---------- Input for this task
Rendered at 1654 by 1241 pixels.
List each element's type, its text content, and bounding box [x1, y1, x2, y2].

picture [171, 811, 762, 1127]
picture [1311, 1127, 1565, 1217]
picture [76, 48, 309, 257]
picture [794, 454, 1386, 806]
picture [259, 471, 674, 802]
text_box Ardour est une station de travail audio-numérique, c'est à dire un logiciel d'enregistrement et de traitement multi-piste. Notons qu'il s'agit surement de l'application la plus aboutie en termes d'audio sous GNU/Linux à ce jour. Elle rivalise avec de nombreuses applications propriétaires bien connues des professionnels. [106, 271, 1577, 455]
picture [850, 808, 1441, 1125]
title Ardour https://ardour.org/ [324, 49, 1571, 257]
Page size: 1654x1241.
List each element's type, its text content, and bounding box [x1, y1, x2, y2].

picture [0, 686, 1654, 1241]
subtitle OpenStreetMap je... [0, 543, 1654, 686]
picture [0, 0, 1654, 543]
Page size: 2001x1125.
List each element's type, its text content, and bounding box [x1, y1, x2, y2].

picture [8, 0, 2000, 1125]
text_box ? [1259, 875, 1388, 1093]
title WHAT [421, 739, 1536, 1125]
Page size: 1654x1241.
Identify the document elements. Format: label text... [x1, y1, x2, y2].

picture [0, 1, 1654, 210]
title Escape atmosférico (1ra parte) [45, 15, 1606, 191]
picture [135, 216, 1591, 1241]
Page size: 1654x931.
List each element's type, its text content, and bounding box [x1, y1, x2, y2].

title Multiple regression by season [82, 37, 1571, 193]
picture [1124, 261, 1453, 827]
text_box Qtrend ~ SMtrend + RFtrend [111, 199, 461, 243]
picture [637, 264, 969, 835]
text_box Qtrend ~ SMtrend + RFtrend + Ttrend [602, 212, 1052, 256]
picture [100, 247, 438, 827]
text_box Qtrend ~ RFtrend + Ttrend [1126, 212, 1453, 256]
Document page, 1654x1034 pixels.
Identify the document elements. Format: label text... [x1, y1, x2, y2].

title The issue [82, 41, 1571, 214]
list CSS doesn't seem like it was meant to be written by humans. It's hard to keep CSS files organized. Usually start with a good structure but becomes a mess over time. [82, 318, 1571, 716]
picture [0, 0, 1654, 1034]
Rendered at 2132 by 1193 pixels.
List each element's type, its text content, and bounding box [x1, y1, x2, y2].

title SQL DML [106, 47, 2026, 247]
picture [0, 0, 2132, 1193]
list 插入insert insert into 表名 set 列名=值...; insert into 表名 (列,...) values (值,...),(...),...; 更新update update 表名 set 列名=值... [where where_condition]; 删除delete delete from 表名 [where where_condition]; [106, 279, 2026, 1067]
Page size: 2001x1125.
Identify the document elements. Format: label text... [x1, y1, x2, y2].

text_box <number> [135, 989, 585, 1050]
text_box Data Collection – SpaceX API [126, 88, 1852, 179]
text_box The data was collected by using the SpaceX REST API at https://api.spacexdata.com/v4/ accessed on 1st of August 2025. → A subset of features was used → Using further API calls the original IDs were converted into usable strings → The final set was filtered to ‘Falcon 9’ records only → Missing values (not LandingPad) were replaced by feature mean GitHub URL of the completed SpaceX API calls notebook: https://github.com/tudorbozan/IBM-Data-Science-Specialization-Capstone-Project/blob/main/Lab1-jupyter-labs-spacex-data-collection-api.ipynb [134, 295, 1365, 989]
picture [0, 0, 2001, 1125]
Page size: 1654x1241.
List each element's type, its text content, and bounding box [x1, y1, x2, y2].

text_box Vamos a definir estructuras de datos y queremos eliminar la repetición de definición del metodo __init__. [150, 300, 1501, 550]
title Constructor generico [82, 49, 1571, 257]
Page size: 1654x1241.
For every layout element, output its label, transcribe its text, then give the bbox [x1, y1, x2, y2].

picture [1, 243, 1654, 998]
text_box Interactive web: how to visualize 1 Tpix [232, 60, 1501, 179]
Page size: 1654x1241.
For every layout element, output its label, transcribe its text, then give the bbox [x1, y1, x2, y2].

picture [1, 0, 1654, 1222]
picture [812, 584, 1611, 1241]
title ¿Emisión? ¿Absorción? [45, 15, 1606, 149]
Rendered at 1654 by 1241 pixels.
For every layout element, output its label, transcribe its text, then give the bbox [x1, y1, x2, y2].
--------------------
Print the lines of the material exactly as they appear, starting with the line containing "Page size: 1654x931." and going on through the line containing "text_box Qtrend ~ RFtrend", including both of those lines.

Page size: 1654x931.
List each element's type, its text content, and bounding box [x1, y1, x2, y2].

title Multiple regression by season [82, 37, 1571, 193]
picture [1124, 261, 1453, 827]
text_box Qtrend ~ SMtrend + RFtrend [111, 199, 461, 243]
picture [637, 264, 969, 835]
text_box Qtrend ~ SMtrend + RFtrend + Ttrend [602, 212, 1052, 256]
picture [100, 247, 438, 827]
text_box Qtrend ~ RFtrend + Ttrend [1126, 212, 1453, 256]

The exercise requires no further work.